— WHAT TO WORK ON —
Recast the records as a numbered list, from the line containing "How many bars are there in total?" to the line containing "What is the greatest value displayed?", both included. Omit blank lines and pictures.

— RAW DATA —
§

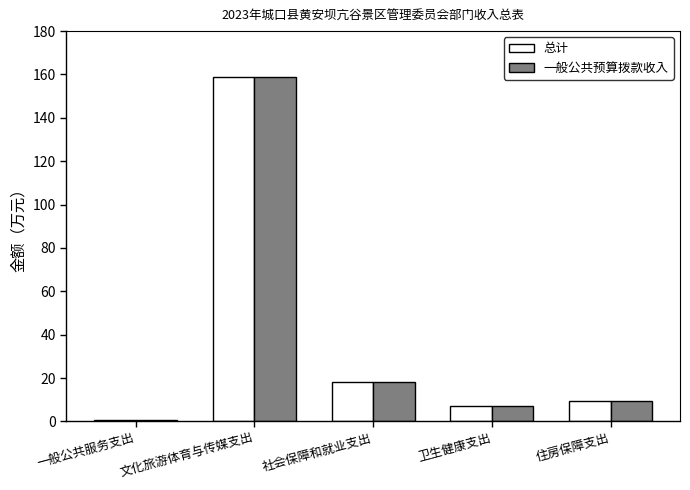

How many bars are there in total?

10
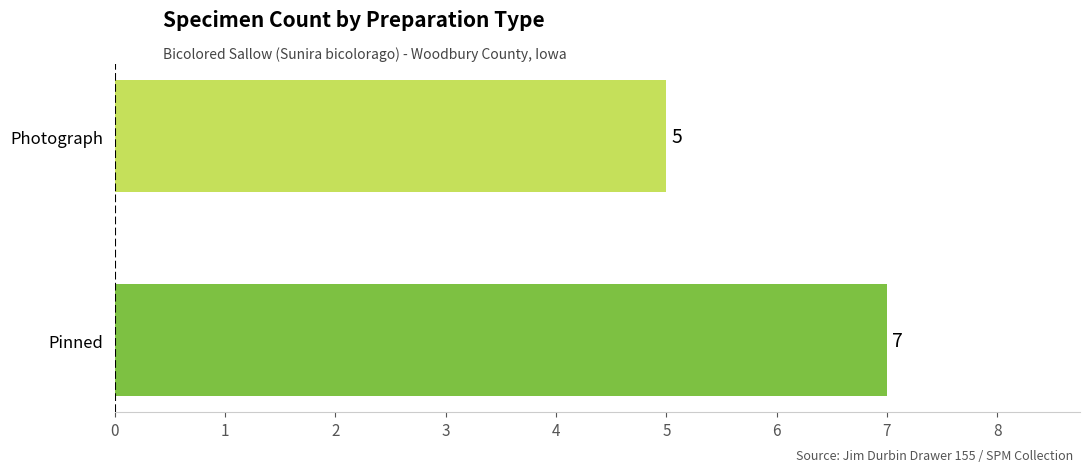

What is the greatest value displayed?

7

§

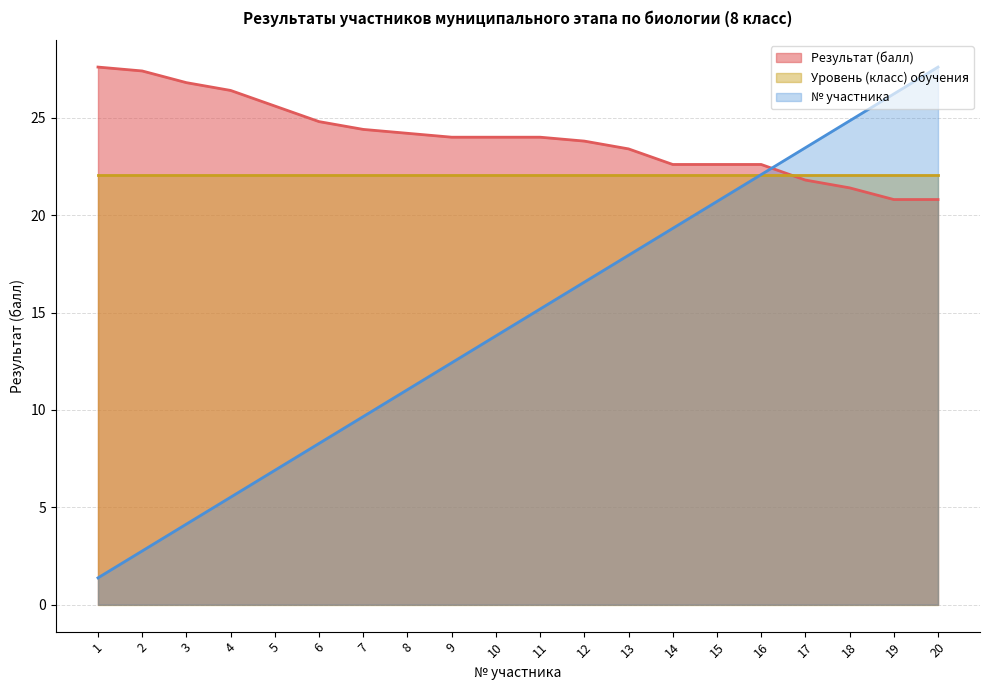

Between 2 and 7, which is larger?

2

§

— THE ANSWER —
1. How many bars are there in total?
2. 10
3. What is the greatest value displayed?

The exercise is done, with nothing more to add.